Proposal: Supervisor Timer CSR and Virtual Supervisor Timer CSR


Siqi Zhao
 

Hi Everyone,

 

This is an updated version of our previous proposal on the clock source and clock event source. We have aligned our ideas with the latest hypervisor extension specs, removed the redundant parts, and uncovered some issues if we are going to implement this proposal with the current design. We give an analysis together with the proposed new CSRs in the attached document.

 

BTW, we have learned recently that there is an on-going work on an improved version of the PLIC which is virtualization-aware, is there any documents available?

 

Regards,

Siqi


Greg Favor
 

I haven't gone through all of sections 3.1 and 3.2 yet, but it seems like 3.1 starts off on the wrong foot.  It states that "the current RISC-V spec states that vsie.STIE is an alias of hie.VSTIE".  I believe this (and the subsequent observations) are flawed for a combination of reasons.

First, the Priv spec says "When bit 6 of hideleg is zero, vsip.STIP and vsie.STIE are read-only zeros. Else, vsip.STIP and vsie.STIE are aliases of hip.VSTIP and hie.VSTIE."   Not quite the same as vsie.STIE and hie.VSTIE always being aliases of each other.  This will matter down below.

Second, note that the Priv spec says, regarding vsie.STIE, that:
"The vsip and vsie registers are VSXLEN-bit read/write registers that are VS-mode’s versions of supervisor CSRs sip and sie, formatted as shown in Figures 5.22 and 5.23 respectively.
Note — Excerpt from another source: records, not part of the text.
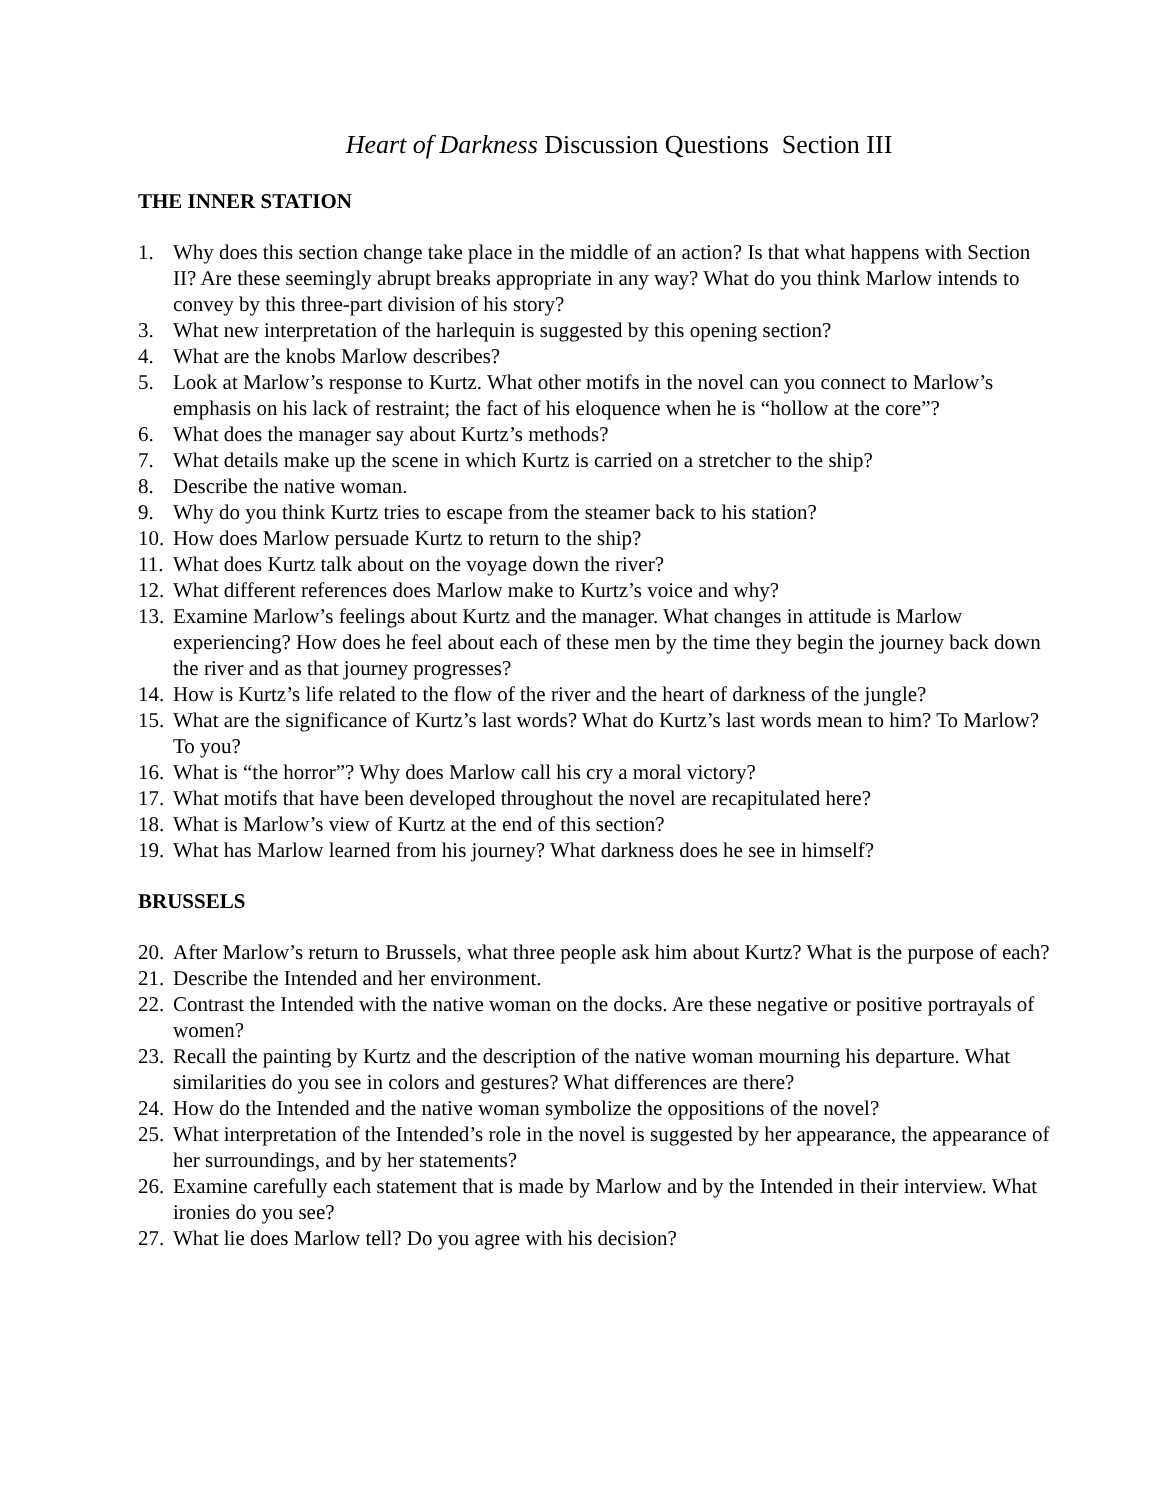Heart of Darkness Discussion Questions Section III
THE INNER STATION
1. Why does this section change take place in the middle of an action? Is that what happens with Section II? Are these seemingly abrupt breaks appropriate in any way? What do you think Marlow intends to convey by this three-part division of his story?
3. What new interpretation of the harlequin is suggested by this opening section?
4. What are the knobs Marlow describes?
5. Look at Marlow’s response to Kurtz. What other motifs in the novel can you connect to Marlow’s emphasis on his lack of restraint; the fact of his eloquence when he is “hollow at the core”?
6. What does the manager say about Kurtz’s methods?
7. What details make up the scene in which Kurtz is carried on a stretcher to the ship?
8. Describe the native woman.
9. Why do you think Kurtz tries to escape from the steamer back to his station?
10. How does Marlow persuade Kurtz to return to the ship?
11. What does Kurtz talk about on the voyage down the river?
12. What different references does Marlow make to Kurtz’s voice and why?
13. Examine Marlow’s feelings about Kurtz and the manager. What changes in attitude is Marlow experiencing? How does he feel about each of these men by the time they begin the journey back down the river and as that journey progresses?
14. How is Kurtz’s life related to the flow of the river and the heart of darkness of the jungle?
15. What are the significance of Kurtz’s last words? What do Kurtz’s last words mean to him? To Marlow? To you?
16. What is “the horror”? Why does Marlow call his cry a moral victory?
17. What motifs that have been developed throughout the novel are recapitulated here?
18. What is Marlow’s view of Kurtz at the end of this section?
19. What has Marlow learned from his journey? What darkness does he see in himself?
BRUSSELS
20. After Marlow’s return to Brussels, what three people ask him about Kurtz? What is the purpose of each?
21. Describe the Intended and her environment.
22. Contrast the Intended with the native woman on the docks. Are these negative or positive portrayals of women?
23. Recall the painting by Kurtz and the description of the native woman mourning his departure. What similarities do you see in colors and gestures? What differences are there?
24. How do the Intended and the native woman symbolize the oppositions of the novel?
25. What interpretation of the Intended’s role in the novel is suggested by her appearance, the appearance of her surroundings, and by her statements?
26. Examine carefully each statement that is made by Marlow and by the Intended in their interview. What ironies do you see?
27. What lie does Marlow tell? Do you agree with his decision?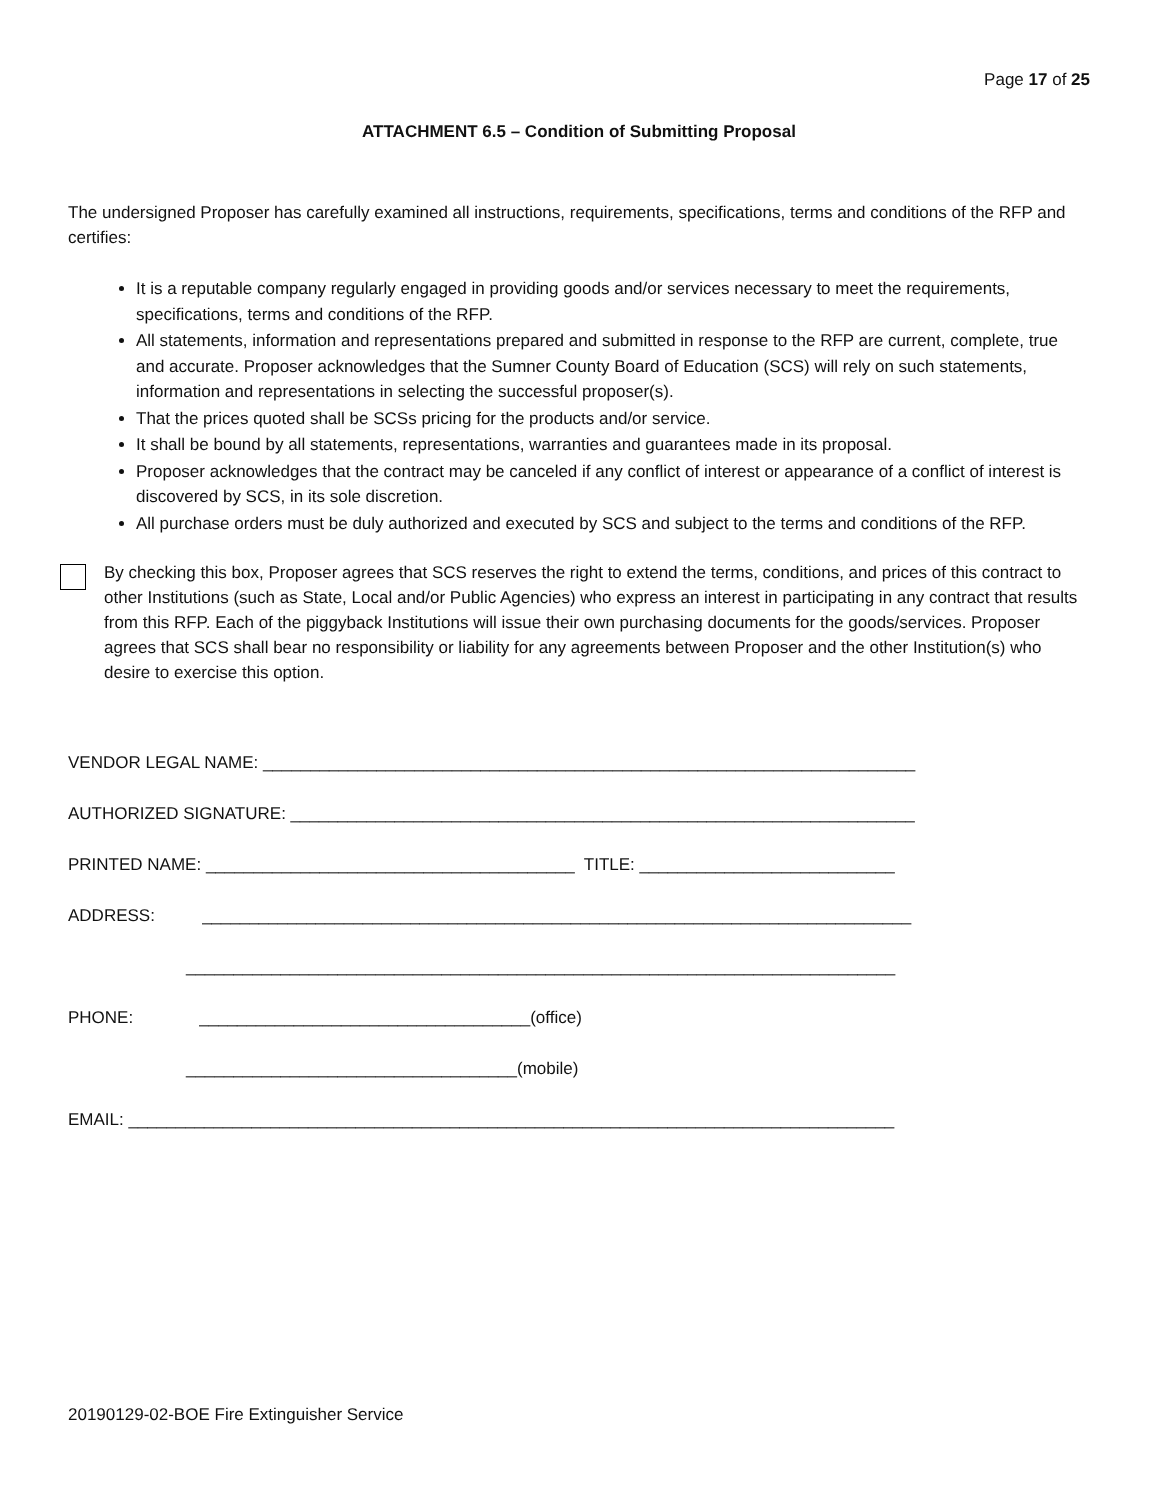Page 17 of 25
ATTACHMENT 6.5 – Condition of Submitting Proposal
The undersigned Proposer has carefully examined all instructions, requirements, specifications, terms and conditions of the RFP and certifies:
It is a reputable company regularly engaged in providing goods and/or services necessary to meet the requirements, specifications, terms and conditions of the RFP.
All statements, information and representations prepared and submitted in response to the RFP are current, complete, true and accurate. Proposer acknowledges that the Sumner County Board of Education (SCS) will rely on such statements, information and representations in selecting the successful proposer(s).
That the prices quoted shall be SCSs pricing for the products and/or service.
It shall be bound by all statements, representations, warranties and guarantees made in its proposal.
Proposer acknowledges that the contract may be canceled if any conflict of interest or appearance of a conflict of interest is discovered by SCS, in its sole discretion.
All purchase orders must be duly authorized and executed by SCS and subject to the terms and conditions of the RFP.
By checking this box, Proposer agrees that SCS reserves the right to extend the terms, conditions, and prices of this contract to other Institutions (such as State, Local and/or Public Agencies) who express an interest in participating in any contract that results from this RFP. Each of the piggyback Institutions will issue their own purchasing documents for the goods/services. Proposer agrees that SCS shall bear no responsibility or liability for any agreements between Proposer and the other Institution(s) who desire to exercise this option.
VENDOR LEGAL NAME: _____________________________________________________________________
AUTHORIZED SIGNATURE: __________________________________________________________________
PRINTED NAME: _______________________________________ TITLE: ___________________________
ADDRESS: ___________________________________________________________________________
___________________________________________________________________________
PHONE: ___________________________________(office)
___________________________________(mobile)
EMAIL: _________________________________________________________________________________
20190129-02-BOE Fire Extinguisher Service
When V=1, vsip and vsie substitute for the usual sip and sie, so instructions that normally read or modify sip/sie actually access vsip/vsie instead."
In other words, vsie.STIE substitutes for sie.STIE when (and only when) V=1.
And sie.STIE is not an alias or anything else of hie.VSTIE.  The spec says that "the nonzero bits in sie and hie are always mutually exclusive".

Thirdly, note that hie.VSTIE is the enable for hip.VSTIP and hip.VSTIP "is the logical-OR of hvip.VSTIP and any other platform-specific timer interrupt signal directed to VS-level".  A vstimecmp interrupt would fall in that latter category.

Fourthly, when hideleg bit 6 is zero, then hip.VSTIP=1 is directed to be serviced by HS-mode.  But when hideleg bit 6 is one, then hip.VSTIP=1 is directed to be serviced by VS-mode - and then (and only then) is vsip.STIP an alias of hip.VSTIP (and vsie.STIE an alias of hie.VSTIE).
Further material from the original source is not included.